El franquismo era cruel y más feo que Picio

Cierro con la poesía de Olvido García Valdés. En contra de su propio nombre, nunca he dejado de leerla. Siempre la he leído. También aquí y ahora. Poemas escritos entre 2012 y 2019 son los que aparecen en su último libro: Confía en la gracia. Preguntas y más preguntas a lo largo y ancho de sus poemas. Recorrido por esa naturaleza que tiene a ratos la pinta de un animalario extraviado en la foresta. Apenas respuestas. El lenguaje entiende que ha de ser así: retorcerse como el propio cuerpo todo incógnita él mismo. El silencio, tantas veces el silencio: “¿Qué sabe de las formas / de la violencia que se ejerce / contra uno mismo? Inocua y / no visible parece. // Lo que / no se dice no se escucha”. Escribe Rosa Berbel en su magnífico libro Las niñas siempre dicen la verdad: “Las citas van así. / Nunca sabes qué pueden depararte”. Las mías con la poesía de Olvido García Valdés siempre me depararon un gozo absolutamente insobornable.

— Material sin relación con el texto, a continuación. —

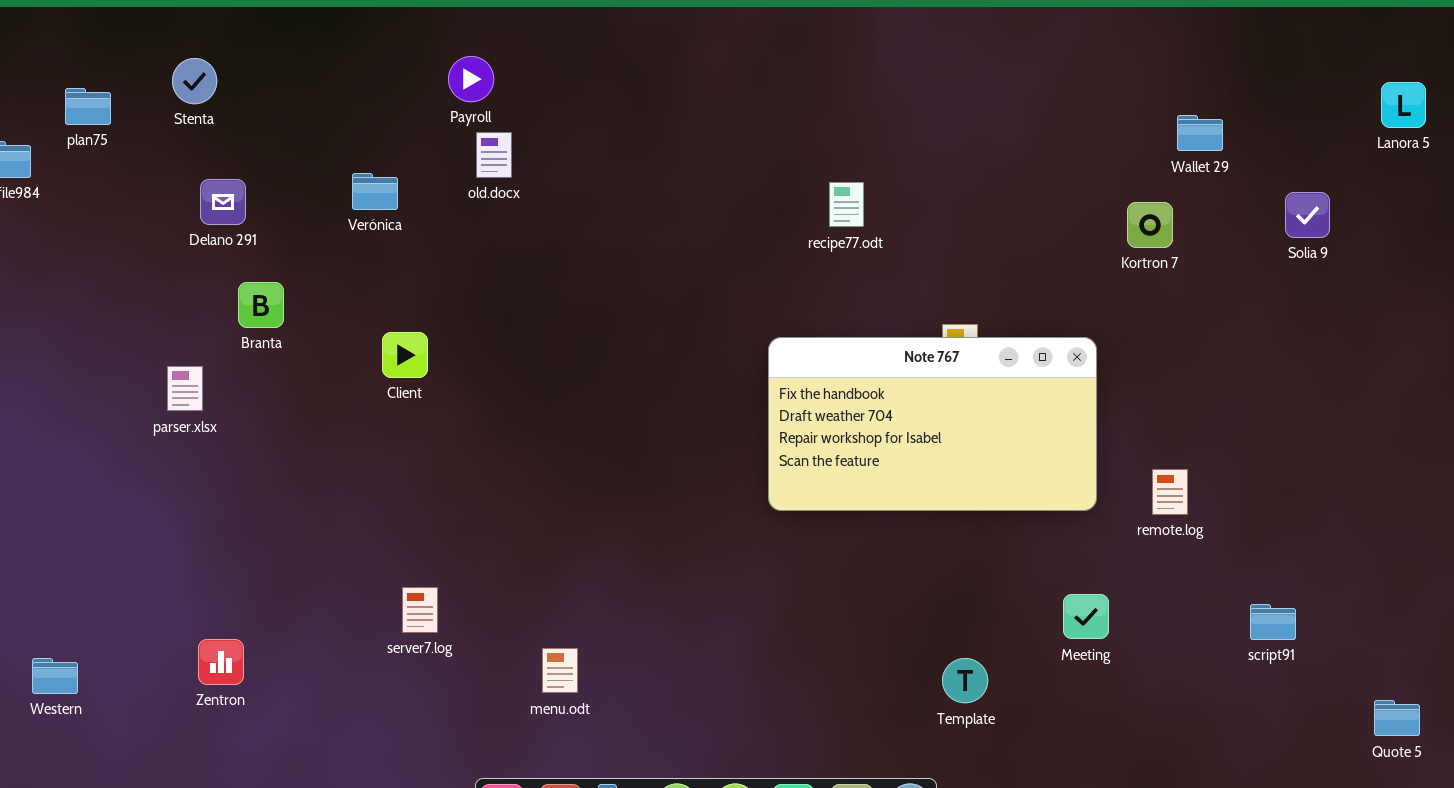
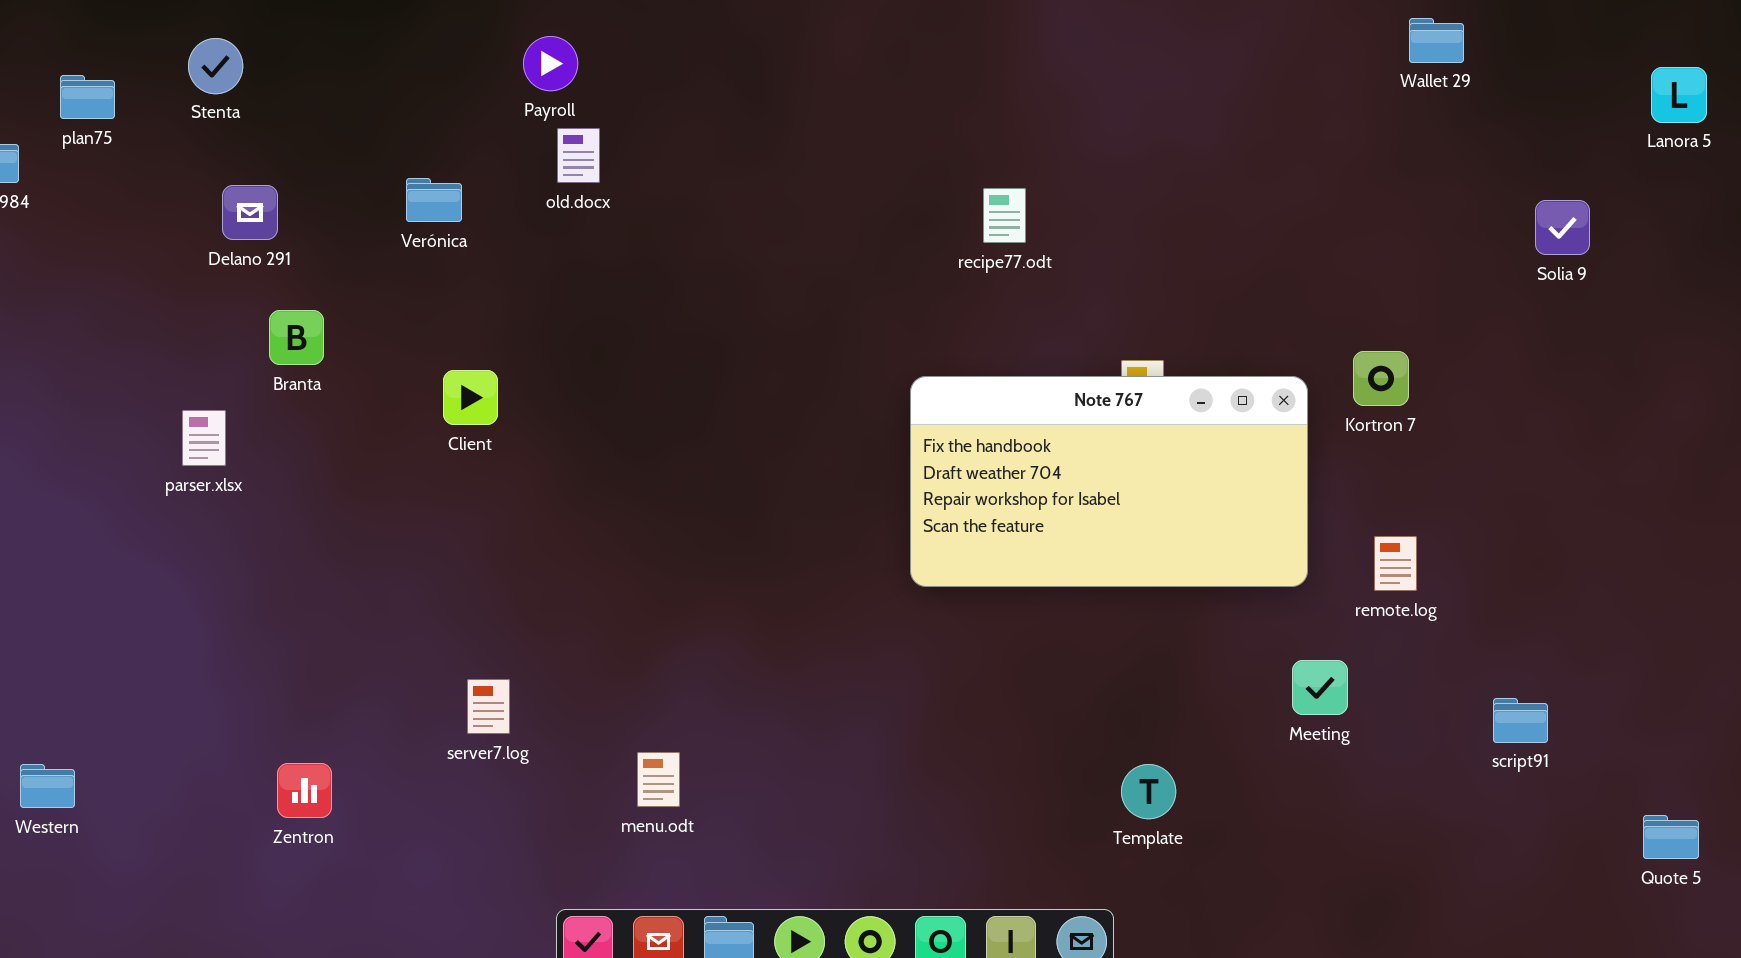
Wallet 29: [1177,115,1223,151] -> [1409,18,1464,63], moved
Kortron 7: [1127,202,1173,248] -> [1353,351,1409,406], moved
Meeting: [1063,594,1109,639] -> [1292,660,1348,715], moved
Zentron: [198,639,244,685] -> [277,763,332,818], moved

Se acaba aquí este itinerario escrito casi de memoria. No he pretendido, para nada lo he hecho, imitar las famosas listas de éxitos que suelen acompañar estos memoriales literarios con motivo de las navidades, las ferias del libro o los veranos. Aquí no están los 100 libros más vendidos, ni los 30 seleccionados por los mejores críticos de un país literario que seguiría haciendo reír a Valle—Inclán, ni los 50 títulos y autores más imprescindibles. Aquí no hay ni siquiera una sugerencia de lectura. Simplemente: una serie de libros y de nombres de quienes los escribieron. Ni alternativa al Canon literario ni nada que se le parezca: no sé si soy torpe o listo, pero no soy un cretino. Esto, que si han llegado hasta aquí han leído sus ojos llenos de curiosidad, es la crónica literaria de un lector, con sus manías y sus gustos seguro que más que discutibles. Ojalá sean ustedes —a pesar de la que nos está cayendo encima y con libros o sin libros— moderadamente felices.

Alfons Cervera es escritor. Su último libro es Algo personal (Piel de Zapa, 2021).